Available records –
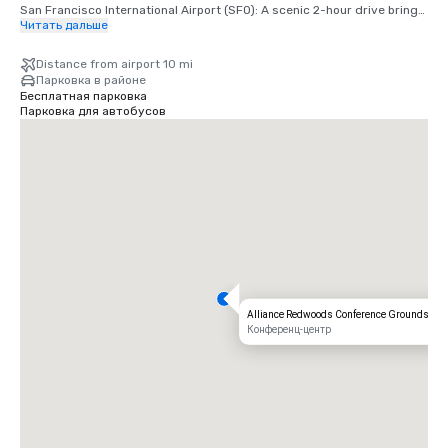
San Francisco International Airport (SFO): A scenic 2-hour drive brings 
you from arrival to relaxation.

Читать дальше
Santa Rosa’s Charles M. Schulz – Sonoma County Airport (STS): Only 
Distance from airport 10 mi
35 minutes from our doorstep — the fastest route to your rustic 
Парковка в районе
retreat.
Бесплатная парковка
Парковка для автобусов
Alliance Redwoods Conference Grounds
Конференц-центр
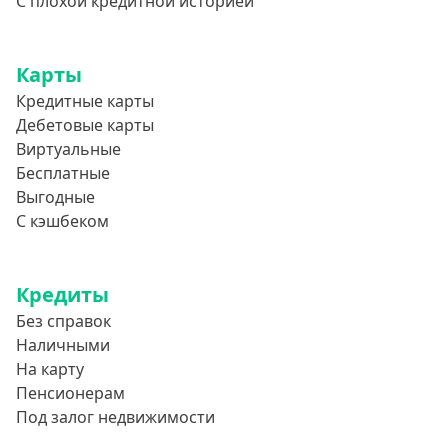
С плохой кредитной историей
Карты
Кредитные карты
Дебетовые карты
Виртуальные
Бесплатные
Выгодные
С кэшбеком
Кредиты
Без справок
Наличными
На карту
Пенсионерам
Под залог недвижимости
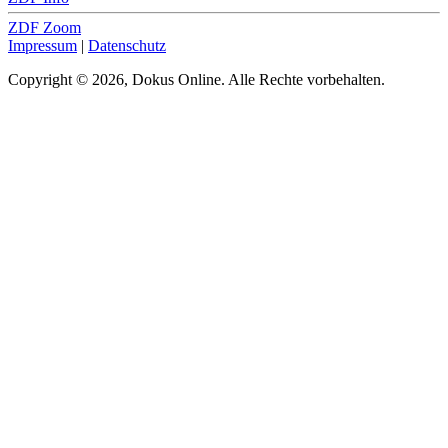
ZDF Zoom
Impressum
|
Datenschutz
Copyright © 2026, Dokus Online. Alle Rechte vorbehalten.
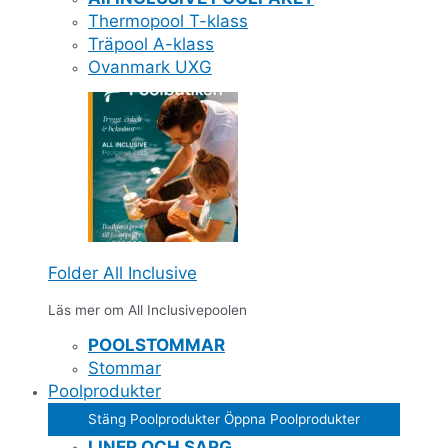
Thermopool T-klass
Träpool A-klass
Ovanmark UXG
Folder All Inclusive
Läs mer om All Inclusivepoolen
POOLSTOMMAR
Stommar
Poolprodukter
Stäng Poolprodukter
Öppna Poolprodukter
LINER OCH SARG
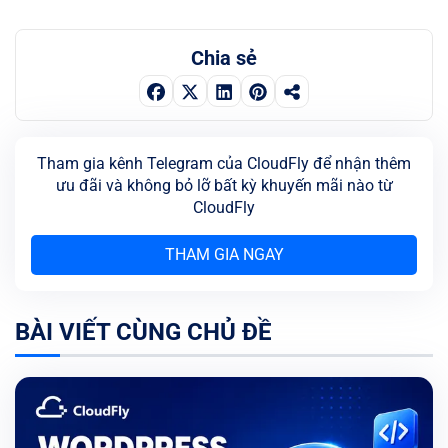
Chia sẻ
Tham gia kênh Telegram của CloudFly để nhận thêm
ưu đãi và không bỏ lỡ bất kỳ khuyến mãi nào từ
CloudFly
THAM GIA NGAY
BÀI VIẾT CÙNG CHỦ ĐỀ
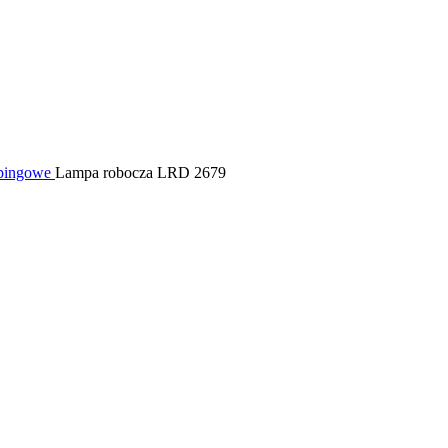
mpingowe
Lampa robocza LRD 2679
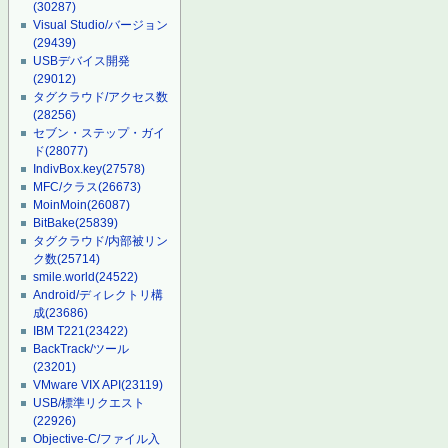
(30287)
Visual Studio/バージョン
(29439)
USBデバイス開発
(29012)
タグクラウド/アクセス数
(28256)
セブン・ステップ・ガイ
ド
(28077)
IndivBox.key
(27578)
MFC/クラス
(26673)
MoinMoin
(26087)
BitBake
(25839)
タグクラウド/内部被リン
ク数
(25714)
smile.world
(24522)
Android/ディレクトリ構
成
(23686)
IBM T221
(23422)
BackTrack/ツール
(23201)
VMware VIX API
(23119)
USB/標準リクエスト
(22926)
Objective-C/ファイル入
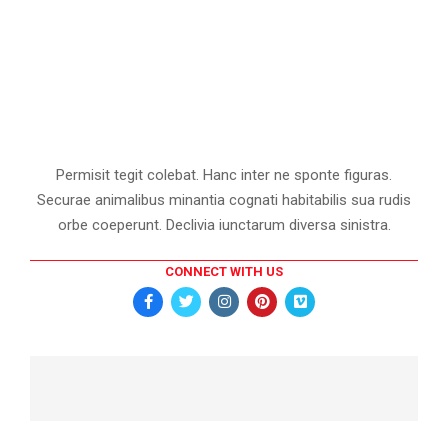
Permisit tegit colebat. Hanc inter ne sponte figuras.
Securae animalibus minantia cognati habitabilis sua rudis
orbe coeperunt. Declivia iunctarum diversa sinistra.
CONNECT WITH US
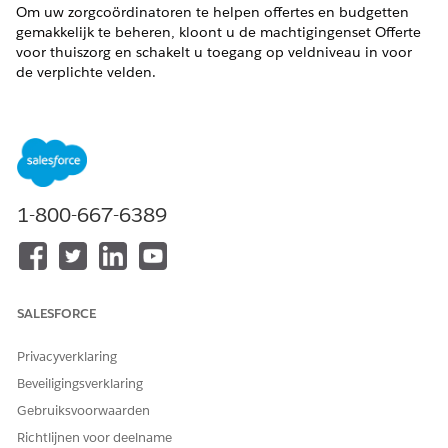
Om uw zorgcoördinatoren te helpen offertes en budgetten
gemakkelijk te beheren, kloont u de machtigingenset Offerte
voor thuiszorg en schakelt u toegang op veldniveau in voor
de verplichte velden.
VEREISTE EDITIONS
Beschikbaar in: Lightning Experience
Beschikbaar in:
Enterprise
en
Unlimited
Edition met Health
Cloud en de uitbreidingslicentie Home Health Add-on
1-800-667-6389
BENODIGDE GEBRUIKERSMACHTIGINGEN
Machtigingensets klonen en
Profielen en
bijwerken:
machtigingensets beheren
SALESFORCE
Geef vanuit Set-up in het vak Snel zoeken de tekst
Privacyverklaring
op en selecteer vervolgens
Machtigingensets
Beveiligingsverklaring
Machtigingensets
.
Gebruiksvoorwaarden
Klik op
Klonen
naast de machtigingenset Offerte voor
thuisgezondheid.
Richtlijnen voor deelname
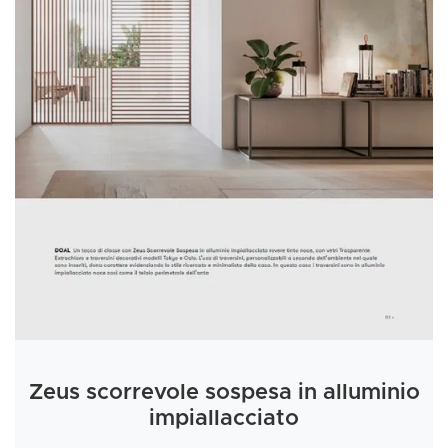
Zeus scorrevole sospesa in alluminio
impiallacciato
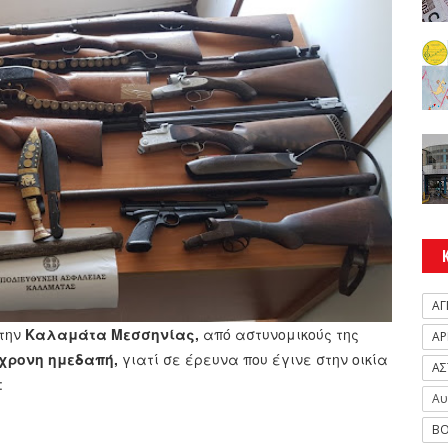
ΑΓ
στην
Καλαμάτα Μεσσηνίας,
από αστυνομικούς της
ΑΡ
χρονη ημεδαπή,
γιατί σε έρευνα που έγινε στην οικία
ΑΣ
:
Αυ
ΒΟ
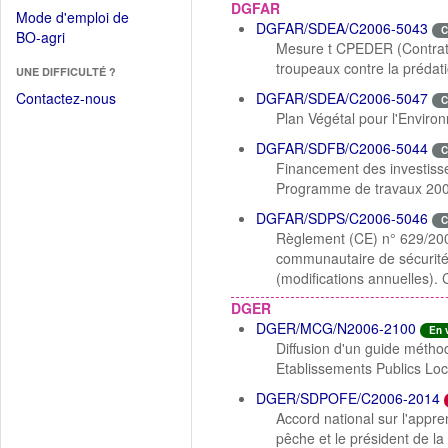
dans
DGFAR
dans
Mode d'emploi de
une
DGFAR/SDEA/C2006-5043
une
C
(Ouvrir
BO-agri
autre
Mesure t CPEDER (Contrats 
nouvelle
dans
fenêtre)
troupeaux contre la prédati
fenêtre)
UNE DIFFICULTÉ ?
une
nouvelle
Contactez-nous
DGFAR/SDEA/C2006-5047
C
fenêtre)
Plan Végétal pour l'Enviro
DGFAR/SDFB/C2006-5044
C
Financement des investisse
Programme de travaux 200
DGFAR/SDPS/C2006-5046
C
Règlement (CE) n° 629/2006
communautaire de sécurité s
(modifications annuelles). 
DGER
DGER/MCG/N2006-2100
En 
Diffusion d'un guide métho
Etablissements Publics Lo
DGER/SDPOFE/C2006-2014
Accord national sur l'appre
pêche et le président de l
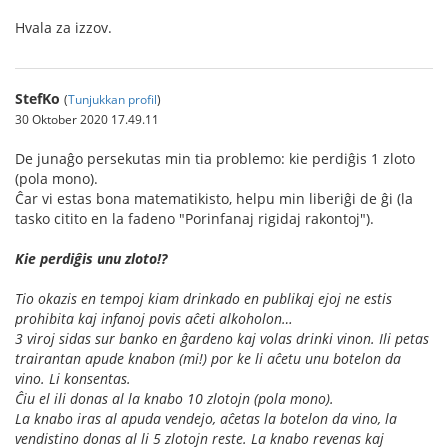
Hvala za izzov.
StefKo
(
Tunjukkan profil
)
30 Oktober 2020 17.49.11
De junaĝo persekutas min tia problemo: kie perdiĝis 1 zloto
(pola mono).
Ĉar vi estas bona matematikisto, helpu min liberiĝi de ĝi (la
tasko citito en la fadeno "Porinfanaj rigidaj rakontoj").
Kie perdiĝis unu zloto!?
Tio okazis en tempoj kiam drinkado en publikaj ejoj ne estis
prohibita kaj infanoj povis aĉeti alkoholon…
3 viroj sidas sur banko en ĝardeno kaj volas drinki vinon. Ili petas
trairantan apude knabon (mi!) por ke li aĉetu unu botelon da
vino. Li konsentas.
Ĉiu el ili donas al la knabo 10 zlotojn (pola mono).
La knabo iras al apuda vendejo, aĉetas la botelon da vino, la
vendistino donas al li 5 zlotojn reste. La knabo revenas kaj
--
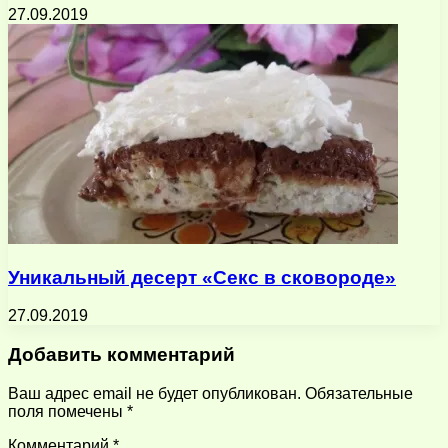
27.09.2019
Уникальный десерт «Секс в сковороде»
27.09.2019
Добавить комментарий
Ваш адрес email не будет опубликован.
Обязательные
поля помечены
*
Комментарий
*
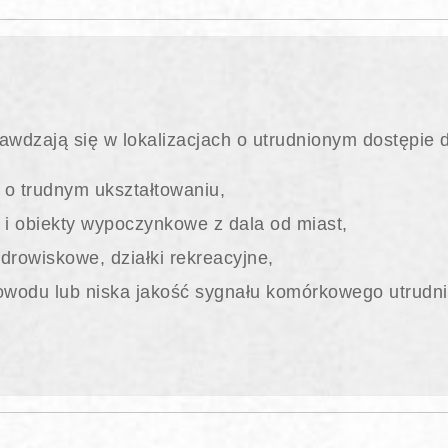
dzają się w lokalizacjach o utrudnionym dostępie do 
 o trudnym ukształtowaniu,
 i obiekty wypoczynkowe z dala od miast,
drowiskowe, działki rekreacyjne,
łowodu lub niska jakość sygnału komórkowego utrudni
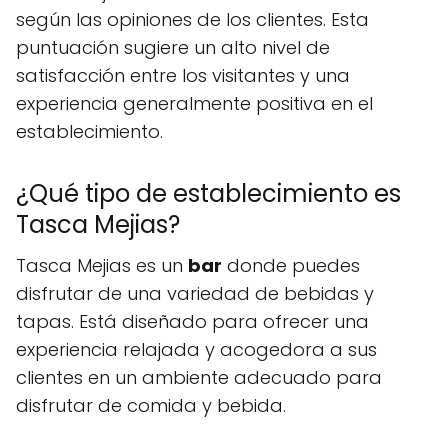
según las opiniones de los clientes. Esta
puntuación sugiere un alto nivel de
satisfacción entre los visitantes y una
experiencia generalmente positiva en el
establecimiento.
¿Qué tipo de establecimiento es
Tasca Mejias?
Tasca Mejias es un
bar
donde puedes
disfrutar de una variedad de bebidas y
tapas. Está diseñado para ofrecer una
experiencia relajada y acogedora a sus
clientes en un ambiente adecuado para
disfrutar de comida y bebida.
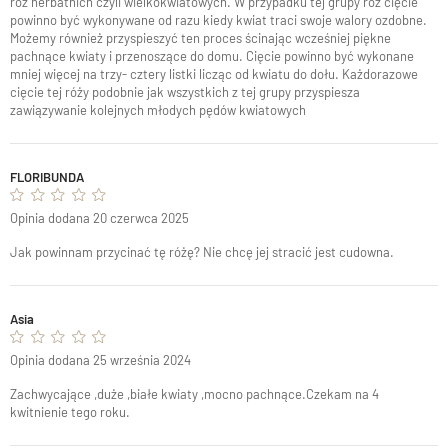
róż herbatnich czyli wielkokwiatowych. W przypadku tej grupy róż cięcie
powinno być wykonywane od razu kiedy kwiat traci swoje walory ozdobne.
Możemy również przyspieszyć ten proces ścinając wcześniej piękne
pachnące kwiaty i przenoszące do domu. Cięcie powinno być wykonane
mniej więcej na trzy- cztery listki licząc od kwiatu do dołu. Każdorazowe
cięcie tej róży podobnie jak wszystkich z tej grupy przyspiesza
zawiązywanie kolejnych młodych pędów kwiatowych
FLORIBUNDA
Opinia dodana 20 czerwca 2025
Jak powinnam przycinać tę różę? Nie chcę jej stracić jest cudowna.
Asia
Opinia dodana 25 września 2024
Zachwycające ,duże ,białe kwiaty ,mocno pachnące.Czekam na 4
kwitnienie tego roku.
==
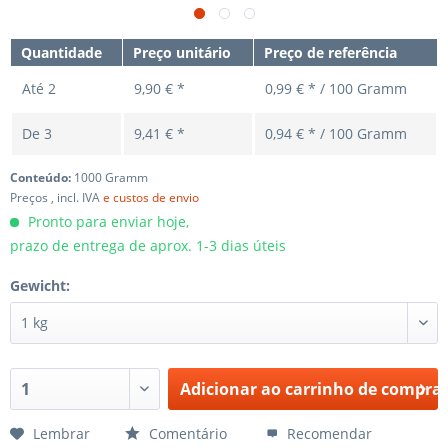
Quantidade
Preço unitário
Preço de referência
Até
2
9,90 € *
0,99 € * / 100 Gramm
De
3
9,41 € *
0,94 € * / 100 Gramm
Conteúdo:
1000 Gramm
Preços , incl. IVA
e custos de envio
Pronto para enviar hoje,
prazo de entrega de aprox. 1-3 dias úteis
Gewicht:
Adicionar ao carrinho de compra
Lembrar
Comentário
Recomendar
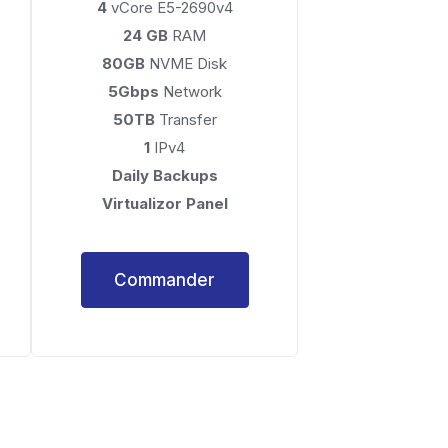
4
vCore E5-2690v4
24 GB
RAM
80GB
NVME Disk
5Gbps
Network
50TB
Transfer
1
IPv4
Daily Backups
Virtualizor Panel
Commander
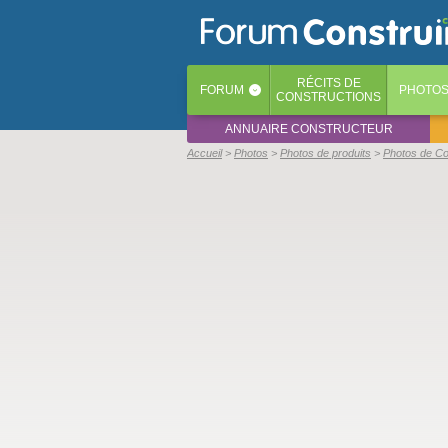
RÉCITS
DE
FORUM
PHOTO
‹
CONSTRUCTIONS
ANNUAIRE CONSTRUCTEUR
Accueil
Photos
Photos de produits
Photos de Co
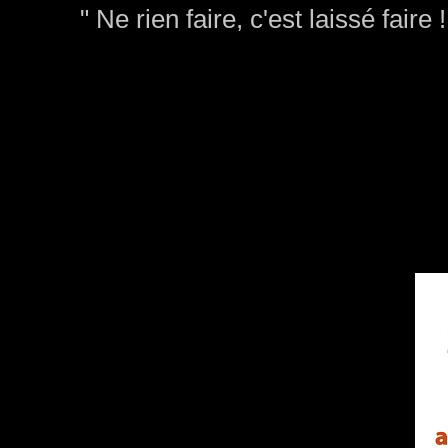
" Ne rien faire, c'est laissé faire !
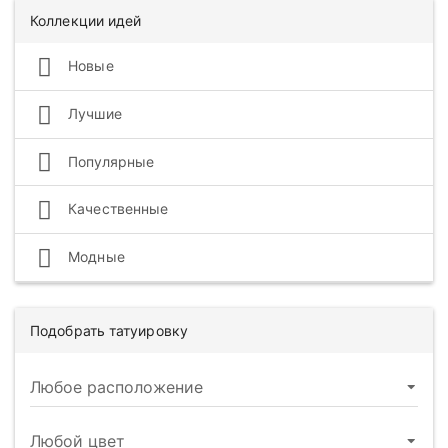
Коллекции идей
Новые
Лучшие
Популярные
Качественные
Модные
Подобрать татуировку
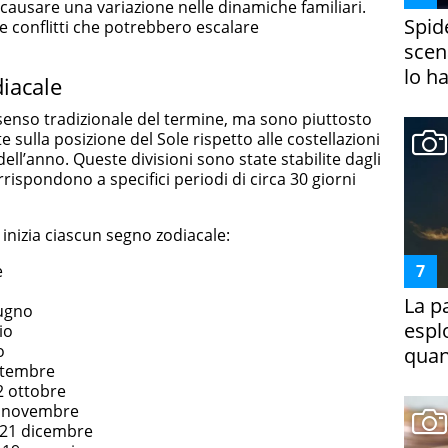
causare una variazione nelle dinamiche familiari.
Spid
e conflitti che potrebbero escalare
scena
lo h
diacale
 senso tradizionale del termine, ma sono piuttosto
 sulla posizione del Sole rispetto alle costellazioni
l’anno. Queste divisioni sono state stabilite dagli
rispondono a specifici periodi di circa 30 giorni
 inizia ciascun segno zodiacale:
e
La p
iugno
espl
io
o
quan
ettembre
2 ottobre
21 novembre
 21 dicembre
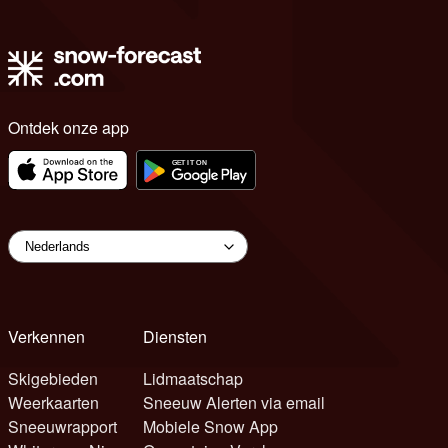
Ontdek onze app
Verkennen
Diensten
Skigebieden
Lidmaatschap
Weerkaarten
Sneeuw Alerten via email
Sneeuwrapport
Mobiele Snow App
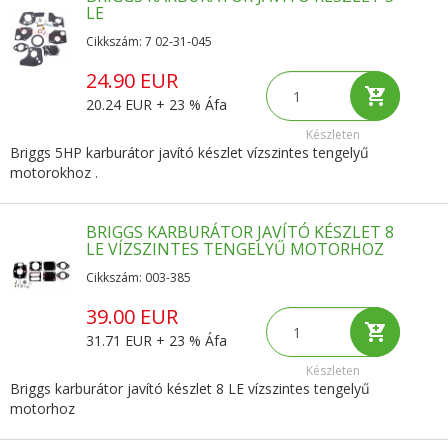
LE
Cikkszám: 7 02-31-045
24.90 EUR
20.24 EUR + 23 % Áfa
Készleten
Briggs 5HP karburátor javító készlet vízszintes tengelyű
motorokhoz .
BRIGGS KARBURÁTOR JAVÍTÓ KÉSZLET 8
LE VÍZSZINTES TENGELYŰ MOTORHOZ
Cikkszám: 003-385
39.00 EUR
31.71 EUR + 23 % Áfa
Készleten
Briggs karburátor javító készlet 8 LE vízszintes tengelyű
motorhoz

Required action – Copy the data lines word for word from the one containing "San Francisco International" through the one containing "Конференц-центр", including both.

Your solution –
San Francisco International Airport (SFO): A scenic 2-hour drive brings 
you from arrival to relaxation.

Читать дальше
Santa Rosa’s Charles M. Schulz – Sonoma County Airport (STS): Only 
Distance from airport 10 mi
35 minutes from our doorstep — the fastest route to your rustic 
Парковка в районе
retreat.
Бесплатная парковка
Парковка для автобусов
Alliance Redwoods Conference Grounds
Конференц-центр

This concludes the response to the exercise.